What the task asks: Beginning with the line where "下灘駅（愛媛県伊予市）" occurs, set down each line of the records through the final one, exactly and without additions.

(Recorded data)
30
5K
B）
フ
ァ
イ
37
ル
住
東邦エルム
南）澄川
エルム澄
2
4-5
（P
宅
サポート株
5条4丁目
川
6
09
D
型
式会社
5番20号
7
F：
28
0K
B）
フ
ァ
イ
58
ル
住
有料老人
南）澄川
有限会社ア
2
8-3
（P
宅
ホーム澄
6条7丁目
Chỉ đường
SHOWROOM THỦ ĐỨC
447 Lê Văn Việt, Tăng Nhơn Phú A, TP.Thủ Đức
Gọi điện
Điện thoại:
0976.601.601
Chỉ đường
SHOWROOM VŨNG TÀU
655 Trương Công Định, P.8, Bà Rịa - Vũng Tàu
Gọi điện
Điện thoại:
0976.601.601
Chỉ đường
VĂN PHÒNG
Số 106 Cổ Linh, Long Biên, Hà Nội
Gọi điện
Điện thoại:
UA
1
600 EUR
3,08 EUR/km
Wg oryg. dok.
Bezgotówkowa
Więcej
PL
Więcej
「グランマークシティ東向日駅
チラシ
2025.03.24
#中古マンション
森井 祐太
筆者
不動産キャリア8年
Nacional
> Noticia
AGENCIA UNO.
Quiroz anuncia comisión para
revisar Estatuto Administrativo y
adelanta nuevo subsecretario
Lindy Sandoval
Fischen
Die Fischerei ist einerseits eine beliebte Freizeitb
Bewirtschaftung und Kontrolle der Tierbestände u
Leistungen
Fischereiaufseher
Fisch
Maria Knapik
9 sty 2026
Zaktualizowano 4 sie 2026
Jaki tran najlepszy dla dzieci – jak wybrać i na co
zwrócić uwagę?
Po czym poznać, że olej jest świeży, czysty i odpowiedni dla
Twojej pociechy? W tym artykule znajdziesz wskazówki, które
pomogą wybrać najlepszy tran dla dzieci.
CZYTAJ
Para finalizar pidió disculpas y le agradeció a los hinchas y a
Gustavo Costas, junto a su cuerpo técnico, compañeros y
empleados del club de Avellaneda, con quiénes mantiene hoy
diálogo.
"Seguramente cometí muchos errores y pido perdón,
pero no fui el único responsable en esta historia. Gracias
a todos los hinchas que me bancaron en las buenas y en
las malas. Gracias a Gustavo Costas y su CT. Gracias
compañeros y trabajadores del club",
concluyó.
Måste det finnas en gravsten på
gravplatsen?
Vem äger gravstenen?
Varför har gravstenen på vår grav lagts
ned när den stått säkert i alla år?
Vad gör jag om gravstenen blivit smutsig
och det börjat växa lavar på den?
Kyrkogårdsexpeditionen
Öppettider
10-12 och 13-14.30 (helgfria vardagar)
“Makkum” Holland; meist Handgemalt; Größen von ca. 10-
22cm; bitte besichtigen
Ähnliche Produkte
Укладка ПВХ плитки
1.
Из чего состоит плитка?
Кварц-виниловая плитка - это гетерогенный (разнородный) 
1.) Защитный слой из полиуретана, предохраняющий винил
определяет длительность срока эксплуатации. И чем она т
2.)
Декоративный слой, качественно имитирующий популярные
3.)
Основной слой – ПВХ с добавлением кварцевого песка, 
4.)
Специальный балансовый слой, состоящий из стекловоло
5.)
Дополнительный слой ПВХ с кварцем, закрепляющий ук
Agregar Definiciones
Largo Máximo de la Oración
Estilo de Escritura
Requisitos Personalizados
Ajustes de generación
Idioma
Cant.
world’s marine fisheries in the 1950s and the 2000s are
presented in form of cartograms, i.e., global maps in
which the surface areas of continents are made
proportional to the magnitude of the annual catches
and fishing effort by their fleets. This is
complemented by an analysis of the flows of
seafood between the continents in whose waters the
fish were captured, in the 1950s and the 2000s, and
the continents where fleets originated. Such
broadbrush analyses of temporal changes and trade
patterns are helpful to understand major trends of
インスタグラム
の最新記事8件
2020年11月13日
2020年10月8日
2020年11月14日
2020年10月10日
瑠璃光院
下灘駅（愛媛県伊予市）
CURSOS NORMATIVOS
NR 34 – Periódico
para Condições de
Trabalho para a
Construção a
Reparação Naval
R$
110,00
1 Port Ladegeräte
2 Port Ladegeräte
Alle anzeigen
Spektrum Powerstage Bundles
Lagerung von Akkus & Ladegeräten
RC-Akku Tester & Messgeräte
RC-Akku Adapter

Output of the exercise:
下灘駅（愛媛県伊予市）
CURSOS NORMATIVOS
NR 34 – Periódico
para Condições de
Trabalho para a
Construção a
Reparação Naval
R$
110,00
1 Port Ladegeräte
2 Port Ladegeräte
Alle anzeigen
Spektrum Powerstage Bundles
Lagerung von Akkus & Ladegeräten
RC-Akku Tester & Messgeräte
RC-Akku Adapter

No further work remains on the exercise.